Obama’s poll numbers hit a record low but something tells me he doesn’t much give a shit. I suspect he has a “Countdown to Leaving Hell” calendar set for the exact day he leaves office, and has already written his “I’m getting too old for this shit” leaving office speech.
Kim Kardashian was proposed to by Kanye West, and Lamar Odom and Khloe Kardashian are back together. Sniff, sniff, just when you thought true love was on the ropes, it comes roaring back. [Especially heartening news since The Client List has been cancelled.]
A shooter killed someone at LAX airport in a misguided attempt to cement the airport’s reputation for Most Congested in the Country.
Honduran death squads is trending right now, I’ve read several articles that say a police captain in Honduras is running death squads (some say with U.S. support) but he’s denying it. I’m shocked that a powerful third world official wouldn’t admit to corruption and murder.

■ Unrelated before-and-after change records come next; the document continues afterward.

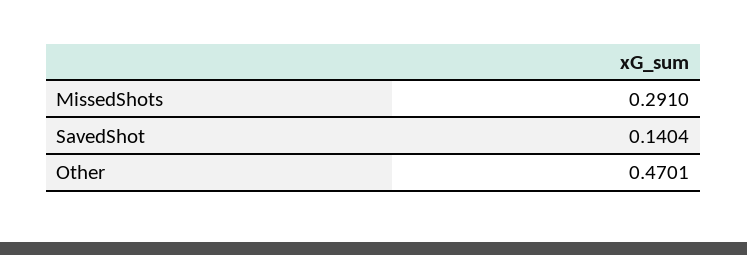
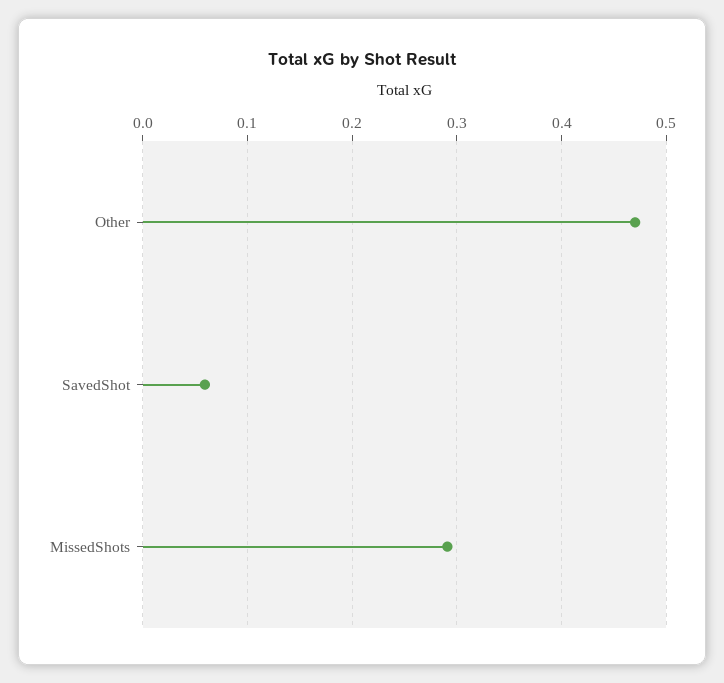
  {
    "MissedShots": 0.291,
-   "SavedShot": 0.1404,
+   "SavedShot": 0.06,
    "Other": 0.4701
  }

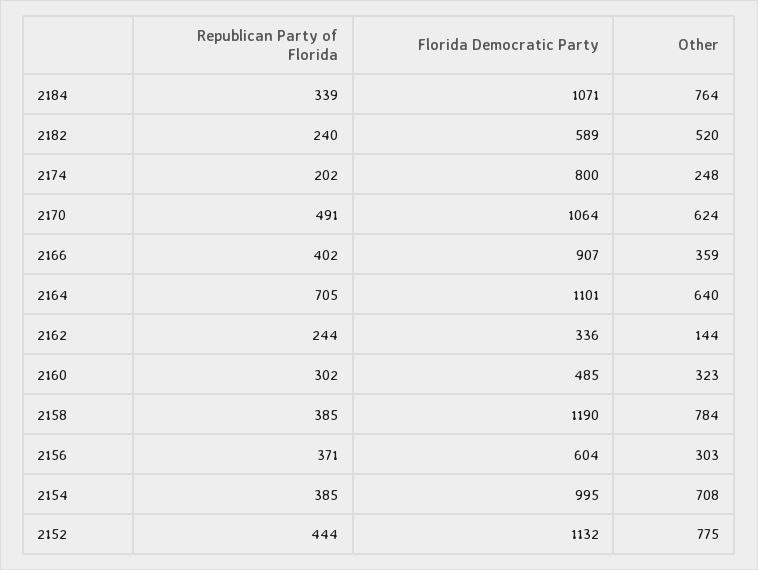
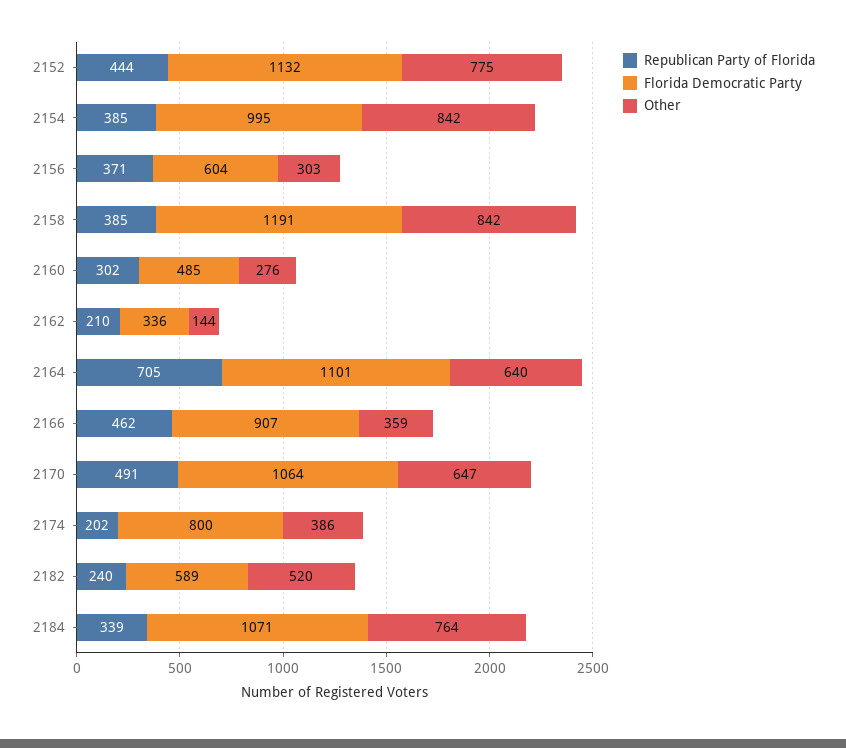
  {
    "Republican Party of Florida": {
      "2184": 339,
      "2182": 240,
      "2174": 202,
      "2170": 491,
-     "2166": 402,
+     "2166": 462,
      "2164": 705,
-     "2162": 244,
+     "2162": 210,
      "2160": 302,
      "2158": 385,
      "2156": 371,
      "2154": 385,
      "2152": 444
    },
    "Florida Democratic Party": {
      "2184": 1071,
      "2182": 589,
      "2174": 800,
      "2170": 1064,
      "2166": 907,
      "2164": 1101,
      "2162": 336,
      "2160": 485,
-     "2158": 1190,
+     "2158": 1191,
      "2156": 604,
      "2154": 995,
      "2152": 1132
    },
    "Other": {
      "2184": 764,
      "2182": 520,
-     "2174": 248,
+     "2174": 386,
-     "2170": 624,
+     "2170": 647,
      "2166": 359,
      "2164": 640,
      "2162": 144,
-     "2160": 323,
+     "2160": 276,
-     "2158": 784,
+     "2158": 842,
      "2156": 303,
-     "2154": 708,
+     "2154": 842,
      "2152": 775
    }
  }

Asshole of the Week: Anyone who thinks Kerry Washington didn’t know she was pregnant when she had a rushed, “surprise” wedding four months ago to a guy she wasn’t engaged to and now she’s—-“surprise”—-revealed that she’s four months pregnant (which means she’s really four and a half months pregnant and got married the first weeks she knew she was pregnant). But good luck Kerry——who keeps saying she won’t talk about her pregnancy even as she appears on talk shows to talk about it——-rushed marriages built around accidental pregnancies always work out, especially between football players and actresses.